Problem requirements -
Starting at the line that contains "Table 3.4 - Macro-sectors", transcribe each line exactly through the last line of the data. Include nothing else.

Saved data entries
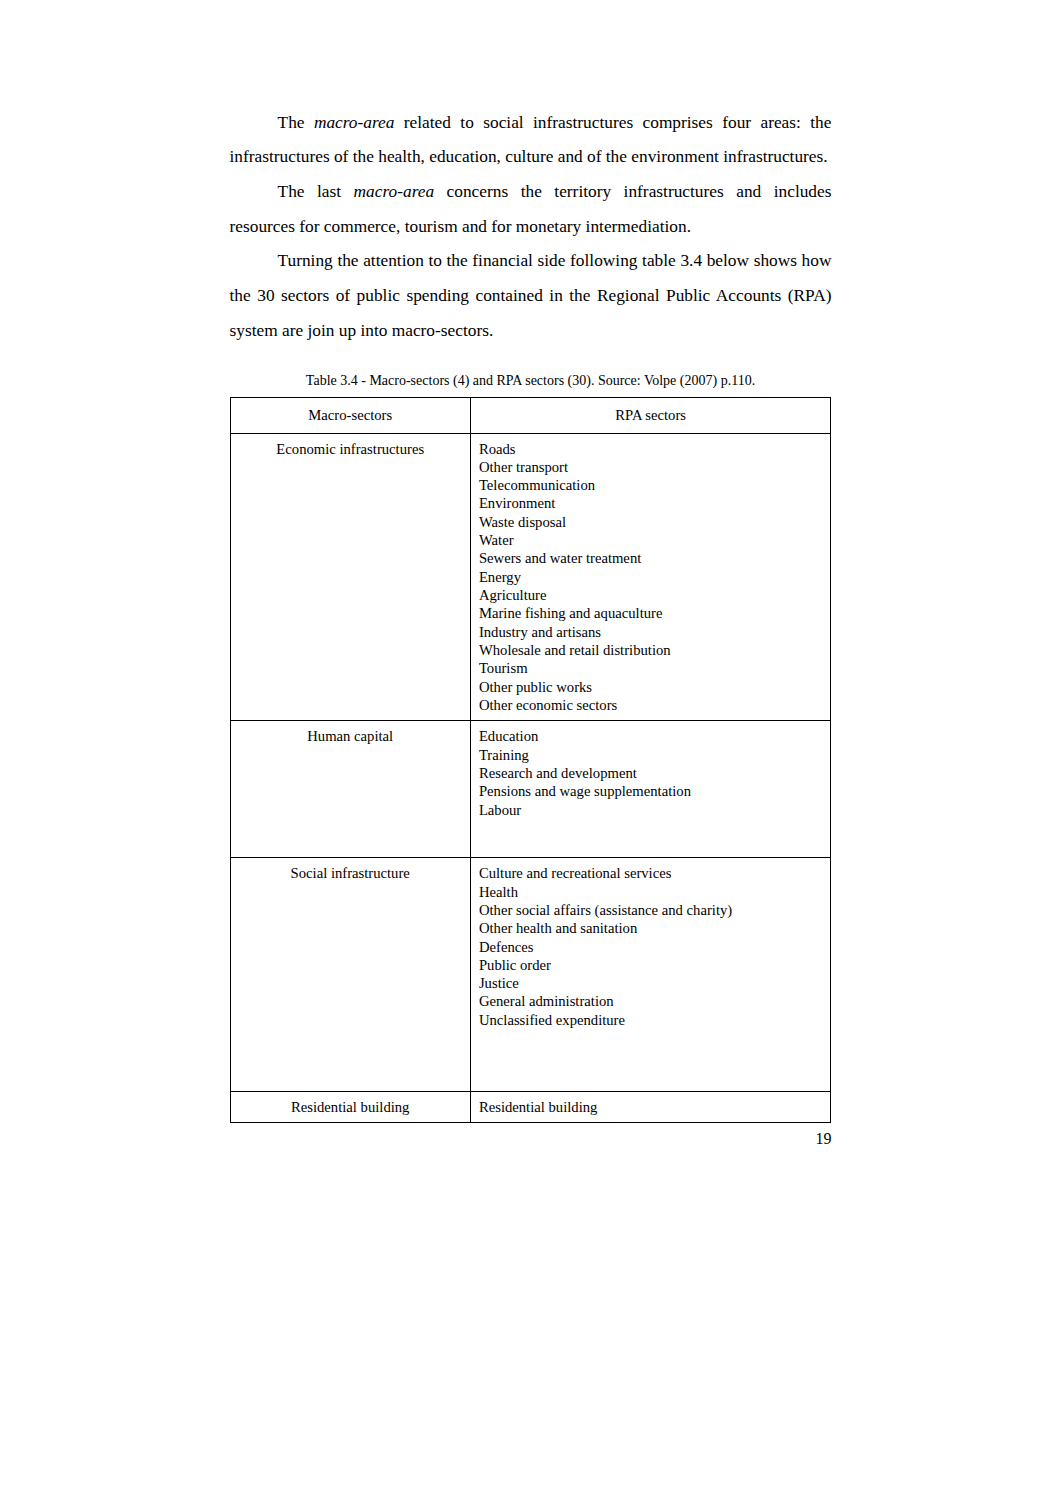The macro-area related to social infrastructures comprises four areas: the infrastructures of the health, education, culture and of the environment infrastructures.
The last macro-area concerns the territory infrastructures and includes resources for commerce, tourism and for monetary intermediation.
Turning the attention to the financial side following table 3.4 below shows how the 30 sectors of public spending contained in the Regional Public Accounts (RPA) system are join up into macro-sectors.
Table 3.4 - Macro-sectors (4) and RPA sectors (30). Source: Volpe (2007) p.110.
| Macro-sectors | RPA sectors |
| --- | --- |
| Economic infrastructures | Roads Other transport Telecommunication Environment Waste disposal Water Sewers and water treatment Energy Agriculture Marine fishing and aquaculture Industry and artisans Wholesale and retail distribution Tourism Other public works Other economic sectors |
| Human capital | Education Training Research and development Pensions and wage supplementation Labour |
| Social infrastructure | Culture and recreational services Health Other social affairs (assistance and charity) Other health and sanitation Defences Public order Justice General administration Unclassified expenditure |
| Residential building | Residential building |
19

Expected output -
Table 3.4 - Macro-sectors (4) and RPA sectors (30). Source: Volpe (2007) p.110.
| Macro-sectors | RPA sectors |
| --- | --- |
| Economic infrastructures | Roads Other transport Telecommunication Environment Waste disposal Water Sewers and water treatment Energy Agriculture Marine fishing and aquaculture Industry and artisans Wholesale and retail distribution Tourism Other public works Other economic sectors |
| Human capital | Education Training Research and development Pensions and wage supplementation Labour |
| Social infrastructure | Culture and recreational services Health Other social affairs (assistance and charity) Other health and sanitation Defences Public order Justice General administration Unclassified expenditure |
| Residential building | Residential building |
19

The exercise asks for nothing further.